A solar flow battery was developed that is made of silicon solar cells combined with advanced solar materials integrated with optimally designed chemical components. While solar flow batteries are years away from commercialization, they offer the potential to provide reliable electricity generation and storage for lighting, cellphones, or other fundamental uses for homes in remote areas. They combine the advantages of photovoltaic cells that convert sunlight into electricity with the advantages of flow batteries, which use tanks of chemicals that can react to produce electricity and be recharged by the solar cells.
Since the Sun doesn’t always shine, storage is key for practical solar electricity, especially in remote and rural regions with a lot of sunlight such as in the sunbelt regions of the US, Australia, Saudi Arabia, and Africa. Many solar home systems use lead-acid or lithium-ion batteries for electricity storage.

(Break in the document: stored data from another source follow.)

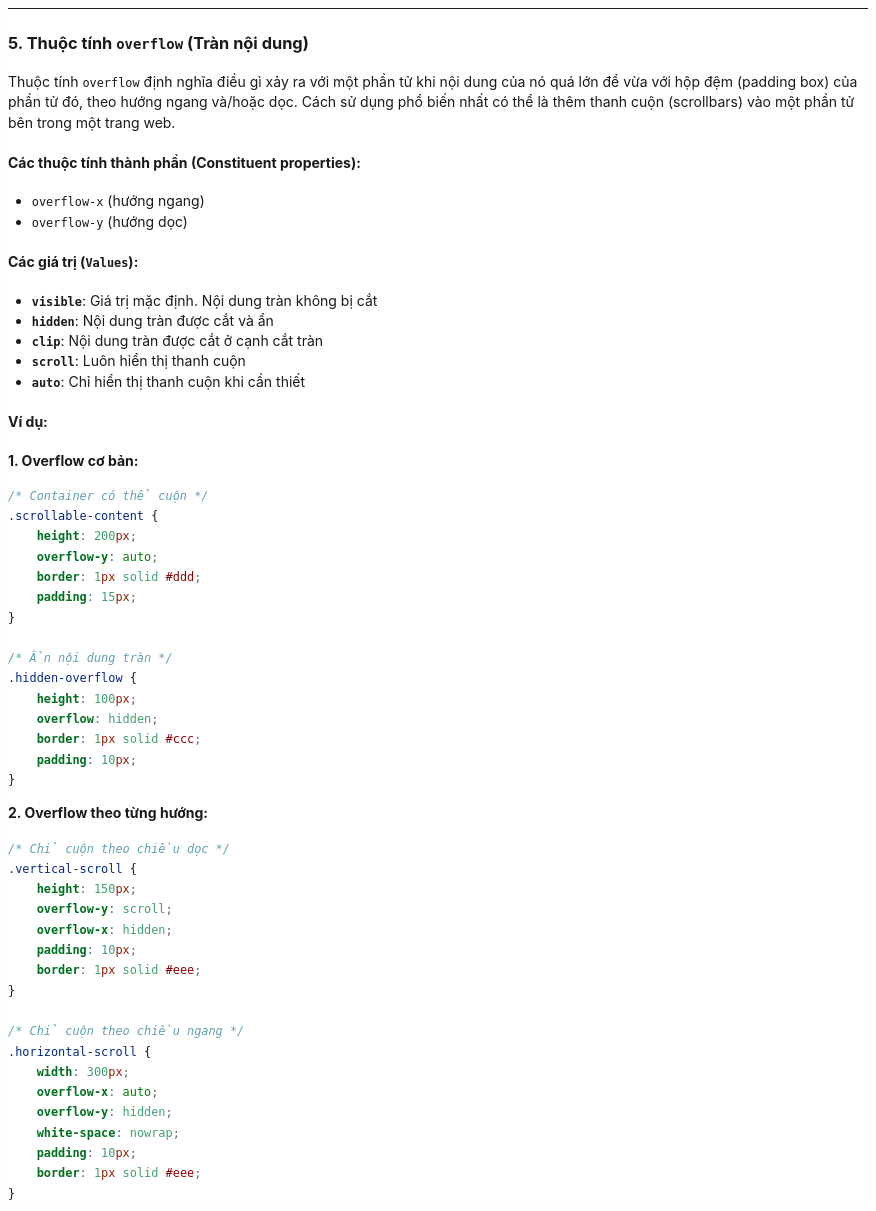 
---

### 5. **Thuộc tính `overflow` (Tràn nội dung)**

Thuộc tính `overflow` định nghĩa điều gì xảy ra với một phần tử khi nội dung của nó quá lớn để vừa với hộp đệm (padding box) của phần tử đó, theo hướng ngang và/hoặc dọc. Cách sử dụng phổ biến nhất có thể là thêm thanh cuộn (scrollbars) vào một phần tử bên trong một trang web.

#### **Các thuộc tính thành phần (Constituent properties)**:
- `overflow-x` (hướng ngang)
- `overflow-y` (hướng dọc)

#### **Các giá trị (`Values`)**:
- **`visible`**: Giá trị mặc định. Nội dung tràn không bị cắt
- **`hidden`**: Nội dung tràn được cắt và ẩn
- **`clip`**: Nội dung tràn được cắt ở cạnh cắt tràn
- **`scroll`**: Luôn hiển thị thanh cuộn
- **`auto`**: Chỉ hiển thị thanh cuộn khi cần thiết

#### **Ví dụ:**

**1. Overflow cơ bản:**
```css
/* Container có thể cuộn */
.scrollable-content {
    height: 200px;
    overflow-y: auto;
    border: 1px solid #ddd;
    padding: 15px;
}

/* Ẩn nội dung tràn */
.hidden-overflow {
    height: 100px;
    overflow: hidden;
    border: 1px solid #ccc;
    padding: 10px;
}
```

**2. Overflow theo từng hướng:**
```css
/* Chỉ cuộn theo chiều dọc */
.vertical-scroll {
    height: 150px;
    overflow-y: scroll;
    overflow-x: hidden;
    padding: 10px;
    border: 1px solid #eee;
}

/* Chỉ cuộn theo chiều ngang */
.horizontal-scroll {
    width: 300px;
    overflow-x: auto;
    overflow-y: hidden;
    white-space: nowrap;
    padding: 10px;
    border: 1px solid #eee;
}
```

Flow batteries could be less expensive at a larger scale and are an ideal storage choice for merging with solar cells.
The researchers turned to an increasingly popular material for photovoltaic cells: halide perovskites. The solar conversion efficiency of these special materials has dramatically increased. The materials can also increase the efficiency of traditional silicon solar cells by capturing more energy from the Sun. Yet silicon remains key for making a stable device that can withstand the chemicals in a flow battery.
The team fabricated the perovskite-silicon solar cells with an additional protection layer on the silicon surface. To predict the ideal voltage at which the flow batteries should run, the team developed a new theoretical modeling method that allowed them to select a pair of chemicals in the flow battery that would operate at the ideal voltage based on the characteristics of the solar cell, maximizing efficiency. The chemicals are organic compounds, not expensive metals as in traditional flow batteries, and are dissolved in a benign water solution of table salt rather than strong acids.
The resulting device maintained a high efficiency over hundreds of hours and hundreds of charge-discharge cycles while retaining most of its capacity. That lifespan was several times longer than earlier devices.